Top of RECORDS SHOWN
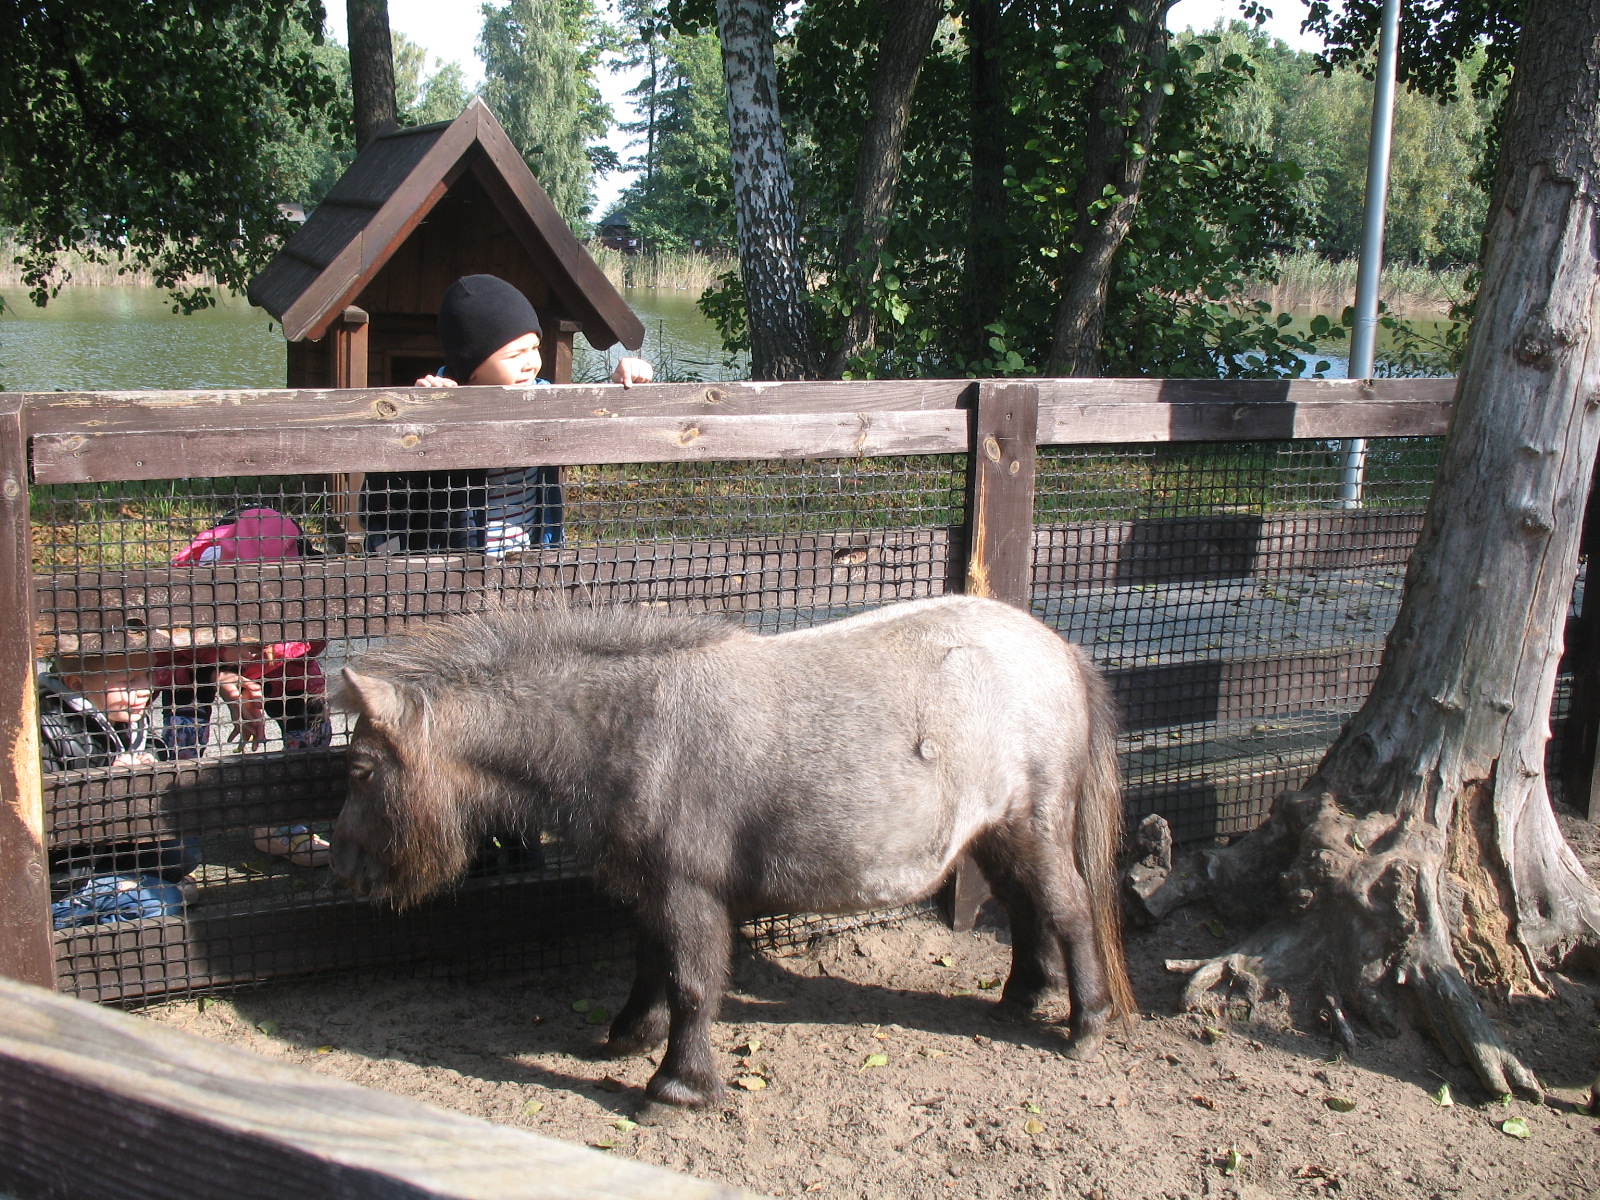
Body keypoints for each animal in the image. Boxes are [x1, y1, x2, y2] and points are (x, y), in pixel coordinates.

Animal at [330, 595, 1136, 1108]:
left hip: (1033, 826)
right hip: (997, 835)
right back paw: (1022, 998)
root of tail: (1064, 650)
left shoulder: (688, 890)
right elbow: (650, 963)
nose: (343, 866)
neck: (631, 729)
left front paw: (679, 1086)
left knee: (1067, 909)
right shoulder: (652, 887)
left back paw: (1086, 1024)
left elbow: (691, 982)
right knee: (1027, 910)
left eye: (360, 769)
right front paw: (631, 1035)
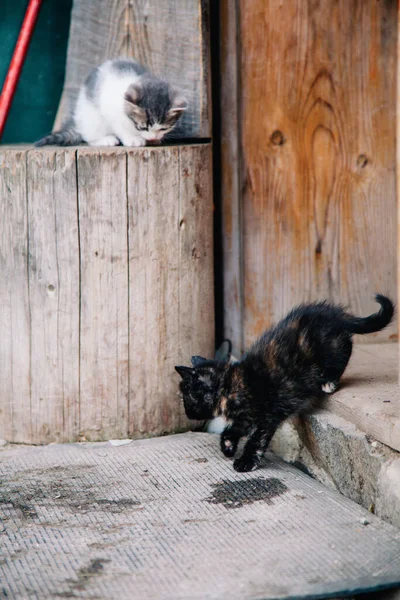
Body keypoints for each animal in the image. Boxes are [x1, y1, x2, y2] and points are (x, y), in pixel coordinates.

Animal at [36, 58, 188, 148]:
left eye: (163, 129)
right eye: (142, 127)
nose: (152, 136)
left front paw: (154, 139)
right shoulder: (112, 112)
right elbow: (120, 128)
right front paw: (132, 139)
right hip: (92, 119)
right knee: (89, 137)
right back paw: (106, 140)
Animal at [174, 296, 394, 474]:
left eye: (187, 398)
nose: (187, 414)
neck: (231, 385)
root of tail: (334, 314)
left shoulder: (266, 417)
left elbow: (256, 440)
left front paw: (246, 462)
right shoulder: (245, 418)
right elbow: (232, 429)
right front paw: (228, 445)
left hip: (328, 347)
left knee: (345, 349)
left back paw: (329, 381)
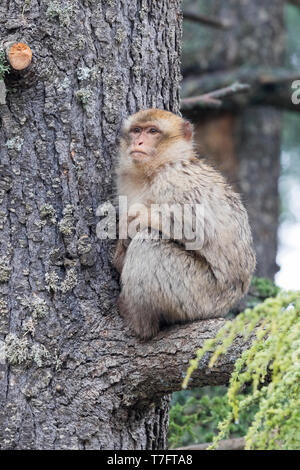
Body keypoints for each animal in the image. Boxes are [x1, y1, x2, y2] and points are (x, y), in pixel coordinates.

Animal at [112, 108, 255, 340]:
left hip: (198, 295)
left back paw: (141, 323)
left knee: (149, 241)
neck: (154, 171)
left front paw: (138, 217)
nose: (139, 142)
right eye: (136, 130)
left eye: (152, 131)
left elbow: (198, 226)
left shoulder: (174, 180)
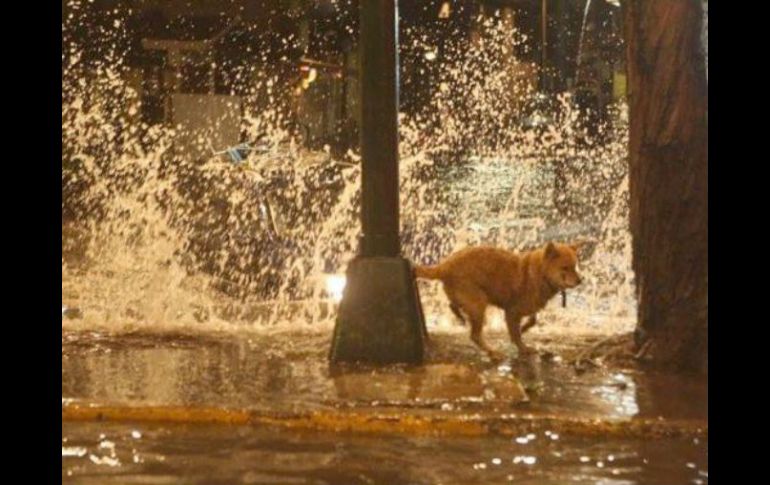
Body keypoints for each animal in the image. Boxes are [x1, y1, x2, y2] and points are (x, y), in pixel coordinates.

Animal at [414, 242, 584, 360]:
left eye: (575, 266)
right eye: (565, 268)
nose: (580, 280)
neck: (540, 274)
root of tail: (444, 265)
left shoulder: (528, 307)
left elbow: (532, 319)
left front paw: (524, 328)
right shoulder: (512, 311)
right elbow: (516, 334)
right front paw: (523, 347)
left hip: (468, 300)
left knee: (453, 305)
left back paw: (461, 317)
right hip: (479, 304)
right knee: (475, 335)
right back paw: (493, 352)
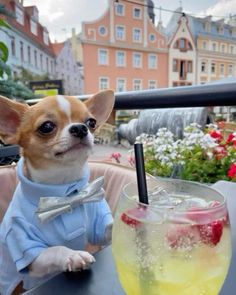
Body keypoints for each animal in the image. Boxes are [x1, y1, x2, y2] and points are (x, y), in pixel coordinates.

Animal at [0, 91, 115, 295]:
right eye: (46, 127)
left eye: (91, 122)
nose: (80, 128)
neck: (64, 192)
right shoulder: (31, 254)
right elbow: (56, 249)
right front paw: (74, 255)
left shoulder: (100, 226)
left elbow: (113, 228)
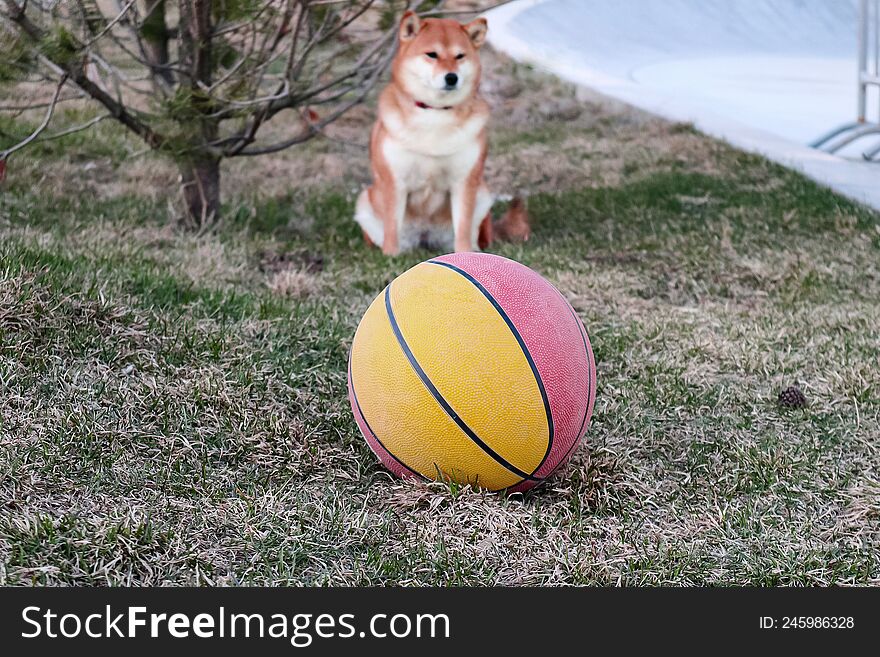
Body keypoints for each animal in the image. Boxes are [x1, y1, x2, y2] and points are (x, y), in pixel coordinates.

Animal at [354, 12, 524, 256]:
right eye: (432, 54)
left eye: (460, 56)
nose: (451, 77)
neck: (434, 114)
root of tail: (425, 236)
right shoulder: (395, 181)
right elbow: (392, 226)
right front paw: (391, 255)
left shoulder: (464, 181)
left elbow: (463, 226)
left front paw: (465, 254)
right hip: (366, 202)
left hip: (482, 195)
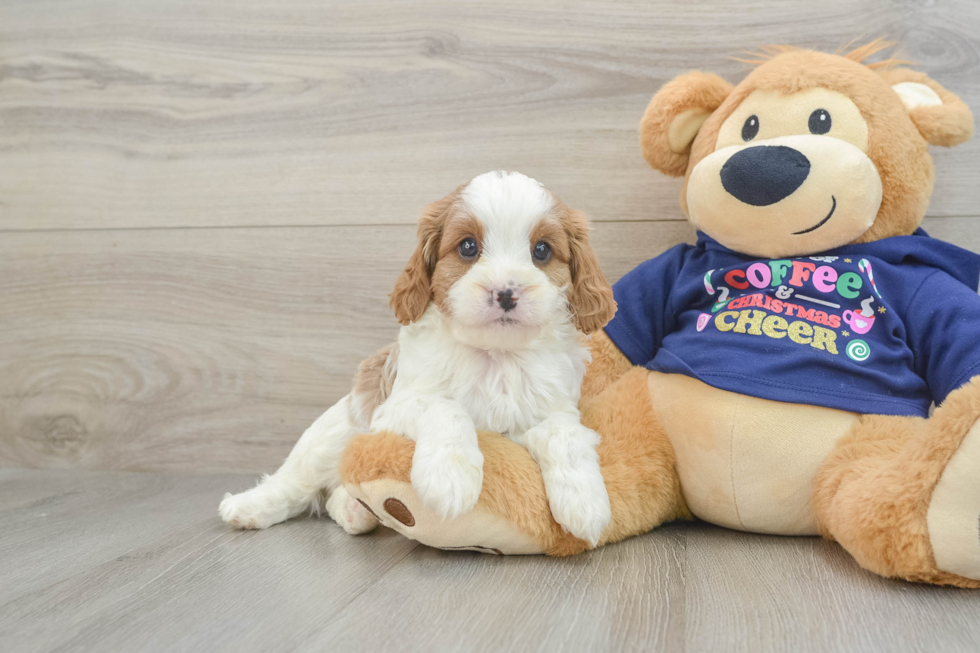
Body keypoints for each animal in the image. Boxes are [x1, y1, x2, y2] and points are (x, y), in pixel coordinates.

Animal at [224, 169, 620, 544]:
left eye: (542, 251)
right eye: (468, 246)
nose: (506, 293)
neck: (495, 355)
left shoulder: (550, 411)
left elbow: (564, 435)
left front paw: (586, 502)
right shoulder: (394, 407)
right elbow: (445, 408)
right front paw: (450, 477)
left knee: (335, 493)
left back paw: (356, 510)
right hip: (335, 432)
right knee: (297, 480)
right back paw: (248, 506)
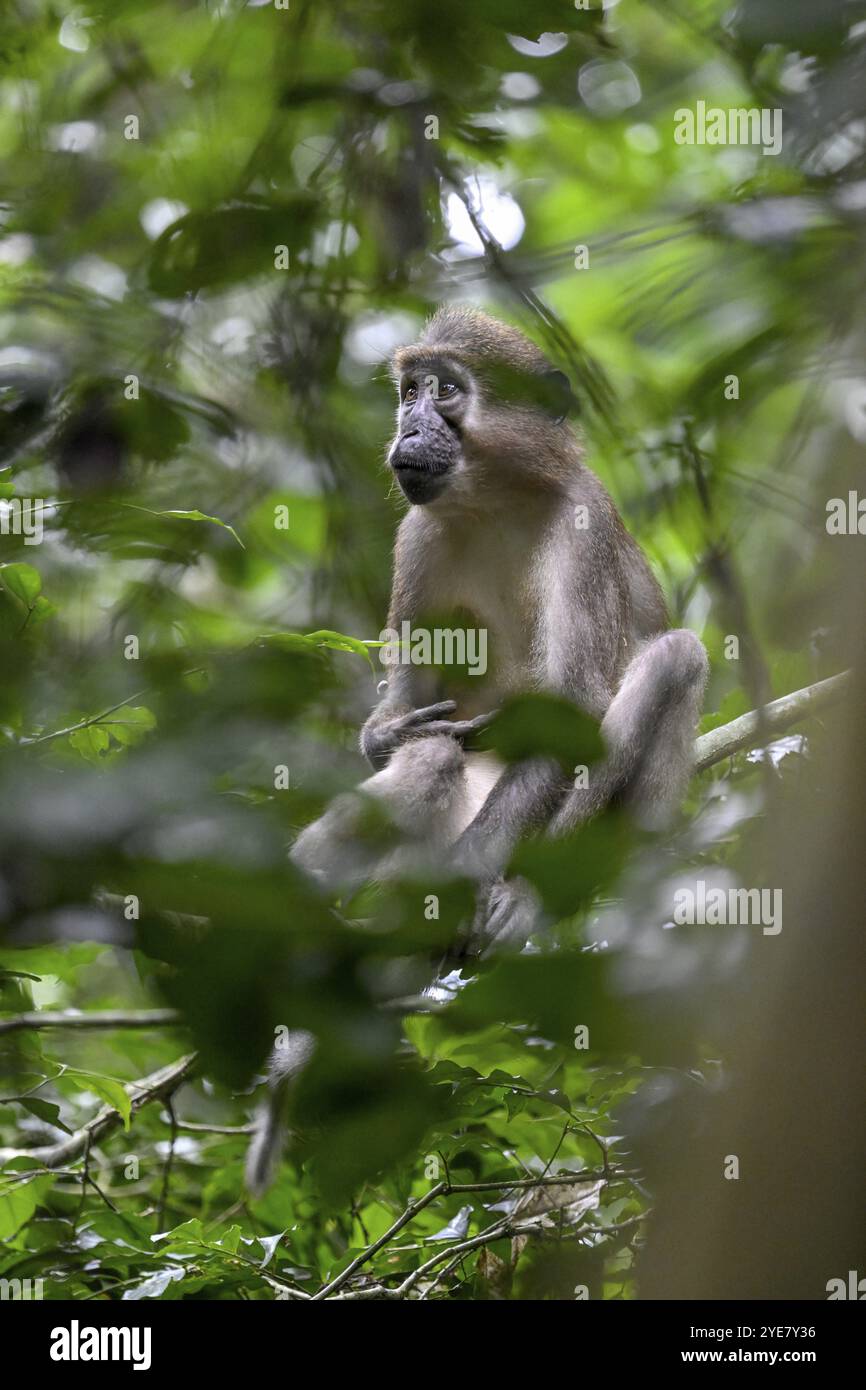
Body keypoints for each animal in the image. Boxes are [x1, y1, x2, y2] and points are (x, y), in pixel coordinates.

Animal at [247, 309, 708, 1200]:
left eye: (447, 389)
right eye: (409, 390)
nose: (409, 424)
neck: (494, 500)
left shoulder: (582, 524)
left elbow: (575, 714)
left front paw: (485, 893)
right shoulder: (416, 537)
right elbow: (406, 715)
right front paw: (387, 735)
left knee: (677, 656)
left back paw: (519, 899)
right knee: (434, 765)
Bottom of RECORDS SHOWN
● **TASK TO COMPLETE**
Print, exactly, each line above from the one with "left back paw: (1086, 1024)" to the one with "right elbow: (120, 128)", end lines included. Leave pictures out of it.

● **ANSWER FOR THIS EXERCISE**
left back paw: (1086, 1024)
left elbow: (691, 982)
right knee: (1027, 910)
left eye: (360, 769)
right front paw: (631, 1035)
Body keypoints for each animal in the image. Boxes are [x1, y1, x2, y2] and points are (x, y), in pixel coordinates.

Animal at [36, 58, 188, 148]:
left eye: (163, 129)
right eye: (142, 127)
nose: (152, 136)
left front paw: (154, 139)
right shoulder: (112, 112)
right elbow: (120, 128)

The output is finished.